Specific Examples of Serious Campus Anti-Semitic Incidents
The following is a selection of serious recent campus anti-Semitic incidents;
for more detailed discussion of other anti-Semitic incidents, see subsequent
sections of this report.
On March 24, 1995, two Jewish students at the University of Pennsylvania
were walking in an area immediately off campus. Derogatory anti-Jewish
epithets were shouted at them by two other students sitting on the porch
of a private home. When the Jewish students confronted them, one of the
two went into the house and returned brandishing a shotgun which he used
to threaten the Jewish students, who quickly fled the scene. Both of the
perpetrators were questioned by police and university officials, and several
other weapons were confiscated from their possession. One of the perpetrators
was "voluntarily separated" from the university, though the victims ultimately
declined to press charges through the criminal justice system.
In the spring of 1995, an article entitled "The Paradox of European
Jewry" was reprinted in a special edition of Uhuru, the Black student journal
of Kent State University (OH). The article blamed Jews for the "decimation,
defilement, cultural colonization, enslavement and genocide of many of
the world's people up until today." This incident is particularly disturbing
because the funding for the special issue of Uhuru came from the University
Provost's office.
In October 1995, a column appeared in the Columbia [University] Daily
Spectator written by the president of the Columbia Black Student Organization,
who referred to Jews as "devils," "tricksters," and "leeches sucking the
blood from the Black community." Jews, he wrote, "disguise their evilness
under the skirts and costumes of the rabbi," and hide the "blood of billions
of Africans" under their yarmulkes. (See "Anti-Semitism Among Black Student
Groups" for a fuller discussion of this incident.)
On February 24, 1995, at the University of California at Berkeley,
the Muslim Student Association sponsored a rally in support of Hamas, the
Middle East extremist group, soon after a series of bus and sidewalk bombings
in Israel. Students from several northern California campuses carried a
sign depicting an Israeli flag with a swastika in the middle and symbolically
volunteered to serve as future suicide bombers. A Jewish observer was spit
on by one of the demonstrators. (See "Anti-Zionism as anti-Semitism" for
a fuller discussion of this incident.)
On November 13, 1995, a Jewish student at Southern Illinois University
in Carbondale overheard a student make an anti-Semitic comment. When he
challenged the other student about the comment, he was punched in the face.
Throughout 1995, a virulently anti-Semitic anonymous tract entitled,
"Anti-Semitism . . . . Found" has been mailed to professors at colleges
around the country. Colleges receiving the mailing include Yale, Harvard,
Duke, Dartmouth, Brown, Notre Dame, Georgetown, Princeton, Washington University,
the University of North Carolina, the University of Virginia, and the University
of Massachusetts. This mailing has also been sent to government and law
enforcement officials around the country. The source of the mailing has
yet to be determined.
In 1996, a Holocaust-denial videtape "proving" that Auschwitz was
not a death camp was sent to History professors at several universities,
including the Universities of Oregon and Notre Dame.

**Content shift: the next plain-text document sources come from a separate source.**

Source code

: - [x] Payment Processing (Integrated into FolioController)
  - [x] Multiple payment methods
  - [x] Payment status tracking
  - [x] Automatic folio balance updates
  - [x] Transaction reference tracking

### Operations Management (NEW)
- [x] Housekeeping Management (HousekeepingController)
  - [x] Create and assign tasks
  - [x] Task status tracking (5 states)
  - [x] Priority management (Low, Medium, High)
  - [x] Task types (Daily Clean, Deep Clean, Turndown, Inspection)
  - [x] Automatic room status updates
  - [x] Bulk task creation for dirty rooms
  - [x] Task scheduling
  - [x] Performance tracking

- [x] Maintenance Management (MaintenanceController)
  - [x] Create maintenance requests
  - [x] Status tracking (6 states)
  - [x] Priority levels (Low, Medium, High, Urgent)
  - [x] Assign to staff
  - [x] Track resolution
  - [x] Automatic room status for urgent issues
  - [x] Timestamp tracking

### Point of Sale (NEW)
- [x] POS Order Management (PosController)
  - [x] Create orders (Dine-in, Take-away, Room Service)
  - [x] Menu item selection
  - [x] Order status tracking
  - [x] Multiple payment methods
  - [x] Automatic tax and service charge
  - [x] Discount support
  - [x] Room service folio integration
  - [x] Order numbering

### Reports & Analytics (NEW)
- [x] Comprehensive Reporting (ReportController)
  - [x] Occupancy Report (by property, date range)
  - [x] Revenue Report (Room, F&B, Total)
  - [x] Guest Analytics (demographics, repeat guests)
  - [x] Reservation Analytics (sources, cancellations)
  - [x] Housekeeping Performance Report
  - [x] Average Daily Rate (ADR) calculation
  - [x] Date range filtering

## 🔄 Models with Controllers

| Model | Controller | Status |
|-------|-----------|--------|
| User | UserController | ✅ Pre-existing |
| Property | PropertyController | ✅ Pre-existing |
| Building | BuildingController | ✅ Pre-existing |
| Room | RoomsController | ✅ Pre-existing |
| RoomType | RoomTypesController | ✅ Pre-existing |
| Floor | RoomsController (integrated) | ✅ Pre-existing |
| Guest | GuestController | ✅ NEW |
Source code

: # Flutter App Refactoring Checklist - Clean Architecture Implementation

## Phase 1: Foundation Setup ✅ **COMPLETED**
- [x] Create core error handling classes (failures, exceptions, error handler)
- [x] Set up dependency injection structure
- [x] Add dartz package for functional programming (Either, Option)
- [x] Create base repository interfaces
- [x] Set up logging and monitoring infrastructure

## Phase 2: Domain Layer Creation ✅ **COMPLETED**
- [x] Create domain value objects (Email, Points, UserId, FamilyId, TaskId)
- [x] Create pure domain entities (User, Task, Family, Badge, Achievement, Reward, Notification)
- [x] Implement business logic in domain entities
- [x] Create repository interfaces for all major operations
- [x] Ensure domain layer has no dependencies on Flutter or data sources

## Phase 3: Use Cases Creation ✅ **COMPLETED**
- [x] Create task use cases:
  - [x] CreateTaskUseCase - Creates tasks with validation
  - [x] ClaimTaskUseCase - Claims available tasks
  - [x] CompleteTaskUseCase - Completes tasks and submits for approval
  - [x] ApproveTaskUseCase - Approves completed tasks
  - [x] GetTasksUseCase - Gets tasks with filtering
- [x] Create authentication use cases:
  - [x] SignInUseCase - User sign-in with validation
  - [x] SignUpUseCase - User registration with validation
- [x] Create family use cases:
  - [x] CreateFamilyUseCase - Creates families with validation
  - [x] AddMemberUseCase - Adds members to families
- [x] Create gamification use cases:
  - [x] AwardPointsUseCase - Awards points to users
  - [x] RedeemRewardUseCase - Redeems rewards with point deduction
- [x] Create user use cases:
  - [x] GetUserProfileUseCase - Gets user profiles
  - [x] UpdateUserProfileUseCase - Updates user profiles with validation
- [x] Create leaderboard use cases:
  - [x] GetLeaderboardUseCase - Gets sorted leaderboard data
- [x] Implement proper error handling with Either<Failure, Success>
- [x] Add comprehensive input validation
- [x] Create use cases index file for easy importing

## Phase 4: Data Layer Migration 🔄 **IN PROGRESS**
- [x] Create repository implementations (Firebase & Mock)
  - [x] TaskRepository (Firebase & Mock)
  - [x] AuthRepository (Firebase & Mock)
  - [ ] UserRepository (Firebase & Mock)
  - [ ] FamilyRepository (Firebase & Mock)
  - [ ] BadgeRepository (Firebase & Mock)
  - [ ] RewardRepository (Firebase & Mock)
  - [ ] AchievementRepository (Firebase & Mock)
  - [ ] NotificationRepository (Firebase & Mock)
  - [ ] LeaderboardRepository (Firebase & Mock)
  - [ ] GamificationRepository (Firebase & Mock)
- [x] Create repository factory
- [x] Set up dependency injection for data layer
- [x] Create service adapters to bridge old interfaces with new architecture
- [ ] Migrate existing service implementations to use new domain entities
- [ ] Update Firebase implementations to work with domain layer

In April 1996, a female student active in Jewish causes at the University
of Miami was systematically harassed after helping to plan a rally against
a Nation of Islam speaker on campus. In addition to finding a note attached
to her car which said "Ready to go boom?" she received several threatening
phone calls and was verbally harassed while walking home at night. On December
6, a 15-foot menorah on campus was ripped from its moorings and pushed
into a lake.
On October 10, 1996, the Daily Illini, the newspaper serving the campus
of the University of Illinois at Urbana/Champaign, published an Op-Ed essay
attacking Israel after the opening of an archeological tunnel in Jerusalem.
In addition to references in the essay equating Zionism with racism, the
piece was accompanied by a cartoon depicting a skeleton, with a blazing
gun in one hand, making a peace sign with the other, and clothed in a robe
with a Jewish Star on its chest. The cartoon and essay caused a widespread
reaction in terms of letters to the editor over the following weeks.
In these and other instances, ADL is committed to helping college students,
faculty and administrators confront the problem of anti-Semitism on campus.
By providing information, counseling and educational approaches such as
the ADL A CAMPUS OF DIFFERENCE program, effective means for countering
anti-Semitism on each campus have been developed.